YOUR OBJECTIVE: Reproduce the portion of the HumeLink transmission-line text between "Further up the" and "in the district.", inclusive.

EXERCISE TEXT:
The Riverina Highlands Landcare Network says endangered ecological areas in the Landcare network are under threat. “We are very concerned about the impact this project will have on these sites as well as the impact this is having on our members.”
The Nature Conservation Council of NSW, which represents more than 180 environment groups, also speaks to the need to balance the renewable energy transition with the impact on the environment.
“Renewable energy zones are seeing large areas of land cleared for new green energy facilities and transmission, and communities grappling with the challenges of the transition,’’ the organisation said in a submission to the inquiry.
“The construction of above-ground transmission lines could remove thousands of hectares of habitat and cause further fragmentation and loss of connectivity at a massive scale.’’
The solution, it says, is to put the lines underground in areas of high environmental, social or cultural significance. “We acknowledge that there is a higher cost associated with international best-practice underground connections. However, in a climate and biodiversity crisis, and when the vast majority of the public want more done to protect nature, financial cost can no longer be the only determining factor.’’
Matter of money
The cost of installing power lines underground has opened up a gulf as wide as the Snowy Mountains, with claim and counter claim coming from Trangrid, various experts and the community.
It’s why the NSW parliamentary inquiry was called – to deal with this question once and for all. “It’s an opportunity for undergrounding of HumeLink to be truly, fully and transparently considered,’’ McGirr said.
Transgrid says the underground option would be three to 10 times more expensive, would delay the project by three to five years and would still have environmental impacts from excavation and trenching works. There’s a lot at stake for the country. “If HumeLink is not delivered on time in 2026, it will jeopardise network reliability,’’ Redman said.
Opponents have done their own studies and dispute Transgrid’s estimates, saying experts have said it will cost two times as much to go underground. They argue that Transgrid has not factored in the true costs.
“There is no mention of the external costs, such as bushfires, nor the cost impact on communities, on the mental health of the nearby residents, or on native birds and animals losing vast areas of habitat,’’ landholder Michael Katz told the inquiry. Other developed countries can go underground, he argues, so why not Australia?
Further up the HumeLink route near Bannister, Russ Erwin stands at the top of his property and looks at the wind farms that now encircle this district.
The proposed new 500kV lines would go through his property and, like many other landholders, he’s concerned that it won’t stop there, that more high-voltage power lines will follow to feed electricity up and down the east coast.
The race to renewables can’t be at the cost of prime agricultural country, livelihoods and communities, he says. He looks at the trees he’s planted, the work done to regenerate the property. He recalls how John Betts from Yass used to come here to collect seeds to rewild other areas in the district.
“The burden is falling on rural people,’’ he says. “We have to look at what this means for those communities and for the environment. We need to preserve this landscape for future generations.”

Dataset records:
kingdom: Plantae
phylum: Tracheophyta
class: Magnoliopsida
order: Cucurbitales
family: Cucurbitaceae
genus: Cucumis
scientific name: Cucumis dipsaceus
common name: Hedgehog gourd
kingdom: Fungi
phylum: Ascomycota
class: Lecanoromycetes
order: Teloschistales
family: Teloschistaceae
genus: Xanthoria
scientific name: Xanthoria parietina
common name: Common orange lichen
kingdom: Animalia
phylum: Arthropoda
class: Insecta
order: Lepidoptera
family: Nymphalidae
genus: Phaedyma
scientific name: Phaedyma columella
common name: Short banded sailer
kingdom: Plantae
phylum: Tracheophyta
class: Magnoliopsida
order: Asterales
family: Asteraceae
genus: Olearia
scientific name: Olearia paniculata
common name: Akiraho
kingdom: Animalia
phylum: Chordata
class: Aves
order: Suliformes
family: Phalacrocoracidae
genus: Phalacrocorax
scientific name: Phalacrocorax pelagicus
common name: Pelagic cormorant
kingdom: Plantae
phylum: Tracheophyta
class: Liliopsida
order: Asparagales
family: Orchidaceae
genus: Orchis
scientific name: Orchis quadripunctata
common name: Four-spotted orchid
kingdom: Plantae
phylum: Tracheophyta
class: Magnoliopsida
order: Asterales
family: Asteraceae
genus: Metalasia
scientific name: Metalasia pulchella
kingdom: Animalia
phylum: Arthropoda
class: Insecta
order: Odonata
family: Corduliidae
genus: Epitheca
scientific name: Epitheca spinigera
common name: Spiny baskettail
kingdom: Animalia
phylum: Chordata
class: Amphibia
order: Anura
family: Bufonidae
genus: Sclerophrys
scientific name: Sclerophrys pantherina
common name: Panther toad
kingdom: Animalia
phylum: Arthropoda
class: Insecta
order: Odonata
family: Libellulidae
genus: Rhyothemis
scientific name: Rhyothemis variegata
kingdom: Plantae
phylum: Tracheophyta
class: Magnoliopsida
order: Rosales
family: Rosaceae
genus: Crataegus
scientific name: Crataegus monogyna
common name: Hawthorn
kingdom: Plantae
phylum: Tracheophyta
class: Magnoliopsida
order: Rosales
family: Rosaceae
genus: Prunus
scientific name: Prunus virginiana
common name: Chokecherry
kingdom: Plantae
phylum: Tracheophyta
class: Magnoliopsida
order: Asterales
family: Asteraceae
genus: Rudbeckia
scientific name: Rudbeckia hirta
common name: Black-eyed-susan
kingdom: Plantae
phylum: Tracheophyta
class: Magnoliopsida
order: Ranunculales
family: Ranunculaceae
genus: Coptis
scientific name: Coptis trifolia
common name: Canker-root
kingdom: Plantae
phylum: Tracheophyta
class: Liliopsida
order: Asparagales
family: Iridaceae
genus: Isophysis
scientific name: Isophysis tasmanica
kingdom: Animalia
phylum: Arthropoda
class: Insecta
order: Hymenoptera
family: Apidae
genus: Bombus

ANSWER TO THE EXERCISE:
Further up the HumeLink route near Bannister, Russ Erwin stands at the top of his property and looks at the wind farms that now encircle this district.
The proposed new 500kV lines would go through his property and, like many other landholders, he’s concerned that it won’t stop there, that more high-voltage power lines will follow to feed electricity up and down the east coast.
The race to renewables can’t be at the cost of prime agricultural country, livelihoods and communities, he says. He looks at the trees he’s planted, the work done to regenerate the property. He recalls how John Betts from Yass used to come here to collect seeds to rewild other areas in the district.